Cyberpunk 2077 has gotten continuously better over, and would likely only continue to improve, but this renaissance may have come too late. As CD Projekt shifts its attention to the future, Cyberpunk 2077 may be left by the wayside just as it was finding its footing.
CD Projekt Red has confirmed that a sequel to Cyberpunk 2077, codenamed Orion, is on the horizon. As intriguing as that news may be, it is also somewhat bittersweet for fans of the original. After a rough launch and years of dedicated labor on the part of Cyberpunk 2077's developers, the game is finally rounding the bend, but it's also supposedly nearing the end. Cyberpunk 2077's DLC will signal the end of its major content additions, being its first and only full-scale expansion. There is so much more to be done in Night City, and much of it could have been explored in a more solid Cyberpunk 2077 rather than a sequel.
Since its controversial and anticlimactic launch, CD Projekt Red has gone to great lengths to fix not only Cyberpunk 2077, but its relationship with the game's consumers as well. Throughout years of gradual progress, bug fixes, and content updates, Cyberpunk 2077 has begun to resemble the game it was promised to be. Night City has far more to offer than it once did, and it does so in an ever more polished fashion. Especially in the wake of the game's recent patches, now is the best time to start playing Cyberpunk 2077, and it would be a shame for the game's life span to be cut short before its best years can eclipse its worst.
Cyberpunk 2077 Deserves To Reach The Heights It Promised
While the Phantom Liberty expansion seems like an interesting progression from Cyberpunk 2077's main story, Night City is a rich enough setting that there are innumerable ways in which new stories could be told there. Hearing that Phantom Liberty will be the only expansion coming to Cyberpunk 2077 was shocking, because it seemed like the amount of work done thus far had been leading to a new era for Cyberpunk 2077, only for it to actually be the beginning of the end. Stories building off of Cyberpunk 2077's main narrative and characters will be left unfulfilled, and tie-ins like a Cyberpunk: Edgerunners expansion will remain a missed opportunity. The precise nature of Orion is still unclear, but it would be difficult - and unlikely - for a sequel to tie together such threads as seamlessly as expansions could have.
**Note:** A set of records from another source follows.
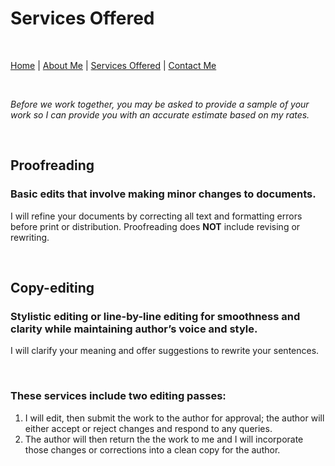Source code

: # Services Offered

<br>

[Home](./README.md) \| [About Me](./About.md) \| [Services Offered](./Services.md) \| [Contact Me](./Contact.md)

<br>

*Before we work together, you may be asked to provide a sample of your work so I can provide you with an accurate estimate based on my rates.*

<br>

## Proofreading 
### Basic edits that involve making minor changes to documents.  

I will refine your documents by correcting all text and formatting errors before print or distribution.  Proofreading does **NOT** include revising or rewriting.

<br>

## Copy-editing
### Stylistic editing or line-by-line editing for smoothness and clarity while maintaining author’s voice and style.

I will clarify your meaning and offer suggestions to rewrite your sentences.

<br>

### These services include two editing passes: 
1.  I will edit, then submit the work to the author for approval; the author will either accept or reject changes and respond to any queries.
2.  The author will then return the the work to me and I will incorporate those changes or corrections into a clean copy for the author.





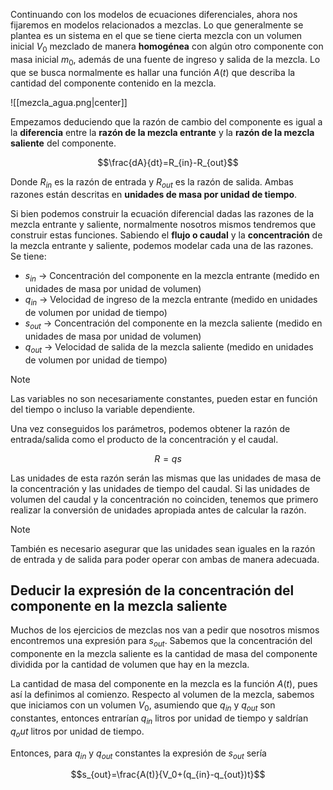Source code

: Continuando con los modelos de ecuaciones diferenciales, ahora nos fijaremos en modelos relacionados a mezclas. Lo que generalmente se plantea es un sistema en el que se tiene cierta mezcla con un volumen inicial $V_0$ mezclado de manera **homogénea** con algún otro componente con masa inicial $m_0$, además de una fuente de ingreso y salida de la mezcla. Lo que se busca normalmente es hallar una función $A(t)$ que describa la cantidad del componente contenido en la mezcla.

![[mezcla_agua.png|center]]

Empezamos deduciendo que la razón de cambio del componente es igual a la **diferencia** entre la **razón de la mezcla entrante** y la **razón de la mezcla saliente** del componente.

$$\frac{dA}{dt}=R_{in}-R_{out}$$

Donde $R_{in}$ es la razón de entrada y $R_{out}$ es la razón de salida. Ambas razones están descritas en **unidades de masa por unidad de tiempo**.

Si bien podemos construir la ecuación diferencial dadas las razones de la mezcla entrante y saliente, normalmente nosotros mismos tendremos que construir estas funciones. Sabiendo el **flujo o caudal** y la **concentración** de la mezcla entrante y saliente, podemos modelar cada una de las razones. Se tiene:
- $s_{in}$ -> Concentración del componente en la mezcla entrante (medido en unidades de masa por unidad de volumen)
- $q_{in}$ -> Velocidad de ingreso de la mezcla entrante (medido en unidades de volumen por unidad de tiempo)
- $s_{out}$ -> Concentración del componente en la mezcla saliente (medido en unidades de masa por unidad de volumen)
- $q_{out}$ -> Velocidad de salida de la mezcla saliente (medido en unidades de volumen por unidad de tiempo)

>[!note]
>Las variables no son necesariamente constantes, pueden estar en función del tiempo o incluso la variable dependiente.

Una vez conseguidos los parámetros, podemos obtener la razón de entrada/salida como el producto de la concentración y el caudal.

$$R=qs$$

Las unidades de esta razón serán las mismas que las unidades de masa de la concentración y las unidades de tiempo del caudal. Si las unidades de volumen del caudal y la concentración no coinciden, tenemos que primero realizar la conversión de unidades apropiada antes de calcular la razón.

>[!note]
>También es necesario asegurar que las unidades sean iguales en la razón de entrada y de salida para poder operar con ambas de manera adecuada.

## Deducir la expresión de la concentración del componente en la mezcla saliente
Muchos de los ejercicios de mezclas nos van a pedir que nosotros mismos encontremos una expresión para $s_{out}$. Sabemos que la concentración del componente en la mezcla saliente es la cantidad de masa del componente dividida por la cantidad de volumen que hay en la mezcla.

La cantidad de masa del componente en la mezcla es la función $A(t)$, pues así la definimos al comienzo. Respecto al volumen de la mezcla, sabemos que iniciamos con un volumen $V_0$, asumiendo que $q_{in}$ y $q_{out}$ son constantes, entonces entrarían $q_{in}$ litros por unidad de tiempo y saldrían $q_out$ litros por unidad de tiempo.

Entonces, para $q_{in}$ y $q_{out}$ constantes la expresión de $s_{out}$ sería

$$s_{out}=\frac{A(t)}{V_0+(q_{in}-q_{out})t}$$
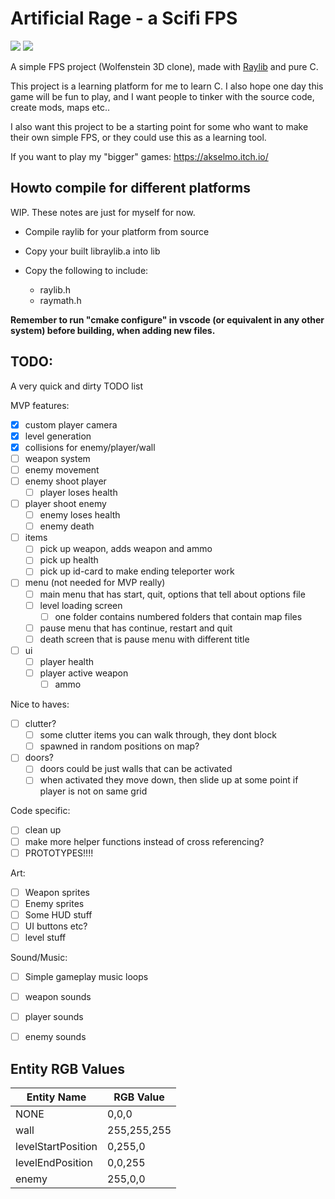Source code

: # Artificial Rage - a Scifi FPS

<p>
    <a href="https://discord.gg/PZkYZRx">
    <img src="https://img.shields.io/discord/475097536160595979?label=Skale%20Games%20Discord"></a>
    <a href="https://matrix.to/#/#skalegames:matrix.org">
    <img src="https://img.shields.io/matrix/skalegames:matrix.org?label=Skale%20Games%20Matrix"></a>
</p>

A simple FPS project (Wolfenstein 3D clone), made with [Raylib](https://www.raylib.com/) and pure C.

This project is a learning platform for me to learn C. I also hope one day this game will be fun to play, 
and I want people to tinker with the source code, create mods, maps etc..

I also want this project to be a starting point for some who want to make their own simple FPS, 
or they could use this as a learning tool.

If you want to play my "bigger" games: https://akselmo.itch.io/

## Howto compile for different platforms

WIP. These notes are just for myself for now.

* Compile raylib for your platform from source

* Copy your built libraylib.a into lib

* Copy the following to include:
  * raylib.h
  * raymath.h

**Remember to run "cmake configure" in vscode (or equivalent in any other system) before building, when adding new files.**

## TODO:

A very quick and dirty TODO list

MVP features:
- [x] custom player camera
- [x] level generation
- [x] collisions for enemy/player/wall
- [ ] weapon system
- [ ] enemy movement
- [ ] enemy shoot player
    - [ ] player loses health
- [ ] player shoot enemy
    - [ ] enemy loses health
    - [ ] enemy death
- [ ] items
    - [ ] pick up weapon, adds weapon and ammo
    - [ ] pick up health
    - [ ] pick up id-card to make ending teleporter work
- [ ] menu (not needed for MVP really)
    - [ ] main menu that has start, quit, options that tell about options file
    - [ ] level loading screen
        - [ ] one folder contains numbered folders that contain map files
    - [ ] pause menu that has continue, restart and quit
    - [ ] death screen that is pause menu with different title
- [ ] ui
    - [ ] player health
    - [ ] player active weapon
        - [ ] ammo

Nice to haves:

- [ ] clutter?
    - [ ] some clutter items you can walk through, they dont block
    - [ ] spawned in random positions on map?
- [ ] doors?
    - [ ] doors could be just walls that can be activated
    - [ ] when activated they move down, then slide up at some point if player is not on same grid

Code specific:

- [ ] clean up
- [ ] make more helper functions instead of cross referencing?
- [ ] PROTOTYPES!!!!

Art:

- [ ] Weapon sprites
- [ ] Enemy sprites
- [ ] Some HUD stuff
- [ ] UI buttons etc?
- [ ] level stuff

Sound/Music:

- [ ] Simple gameplay music loops
- [ ] weapon sounds
- [ ] player sounds
- [ ] enemy sounds


## Entity RGB Values

| Entity Name        | RGB Value   |
|--------------------|-------------|
| NONE               | 0,0,0       |
| wall               | 255,255,255 |
| levelStartPosition | 0,255,0     |
| levelEndPosition   | 0,0,255     |
| enemy              | 255,0,0     |
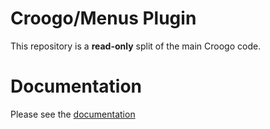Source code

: # Croogo/Menus Plugin

This repository is a **read-only** split of the main Croogo code.

# Documentation

Please see the [documentation](http://docs.croogo.org/3.0)
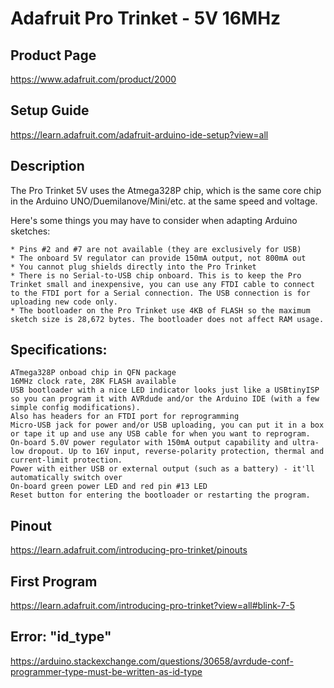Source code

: # Adafruit Pro Trinket - 5V 16MHz

## Product Page

https://www.adafruit.com/product/2000

## Setup Guide

https://learn.adafruit.com/adafruit-arduino-ide-setup?view=all

## Description

The Pro Trinket 5V uses the Atmega328P chip, which is the same core chip in the Arduino UNO/Duemilanove/Mini/etc. at the same speed and voltage.


Here's some things you may have to consider when adapting Arduino sketches:

    * Pins #2 and #7 are not available (they are exclusively for USB)
    * The onboard 5V regulator can provide 150mA output, not 800mA out
    * You cannot plug shields directly into the Pro Trinket
    * There is no Serial-to-USB chip onboard. This is to keep the Pro Trinket small and inexpensive, you can use any FTDI cable to connect to the FTDI port for a Serial connection. The USB connection is for uploading new code only.
    * The bootloader on the Pro Trinket use 4KB of FLASH so the maximum sketch size is 28,672 bytes. The bootloader does not affect RAM usage.

## Specifications:

    ATmega328P onboad chip in QFN package
    16MHz clock rate, 28K FLASH available
    USB bootloader with a nice LED indicator looks just like a USBtinyISP so you can program it with AVRdude and/or the Arduino IDE (with a few simple config modifications).
    Also has headers for an FTDI port for reprogramming
    Micro-USB jack for power and/or USB uploading, you can put it in a box or tape it up and use any USB cable for when you want to reprogram.
    On-board 5.0V power regulator with 150mA output capability and ultra-low dropout. Up to 16V input, reverse-polarity protection, thermal and current-limit protection.
    Power with either USB or external output (such as a battery) - it'll automatically switch over
    On-board green power LED and red pin #13 LED
    Reset button for entering the bootloader or restarting the program.

## Pinout

https://learn.adafruit.com/introducing-pro-trinket/pinouts

## First Program 

https://learn.adafruit.com/introducing-pro-trinket?view=all#blink-7-5

## Error: "id_type"

https://arduino.stackexchange.com/questions/30658/avrdude-conf-programmer-type-must-be-written-as-id-type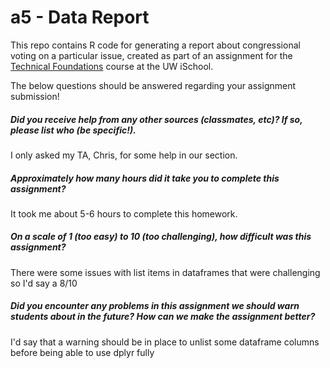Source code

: # a5 - Data Report

This repo contains R code for generating a report about congressional voting on a particular issue, created as part of an assignment for the [Technical Foundations](https://canvas.uw.edu/courses/1100121) course at the UW iSchool.

The below questions should be answered regarding your assignment submission!

##### Did you receive help from any other sources (classmates, etc)? If so, please list who (be specific!). #####
I only asked my TA, Chris, for some help in our section. 


##### Approximately how many hours did it take you to complete this assignment? #####
It took me about 5-6 hours to complete this homework. 


##### On a scale of 1 (too easy) to 10 (too challenging), how difficult was this assignment? #####
There were some issues with list items in dataframes that were challenging so I'd say a 8/10


##### Did you encounter any problems in this assignment we should warn students about in the future? How can we make the assignment better? #####
I'd say that a warning should be in place to unlist some dataframe columns before being able to use dplyr fully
If next year sees the last major content updates to Cyberpunk 2077, many players will likely be left wanting more. Of course, this can also be taken as a positive; it's arguably better for a game to die too soon rather than overstay its welcome. However, it will be difficult to play future titles in this universe without imagining the kind of game that Cyberpunk 2077 could have been.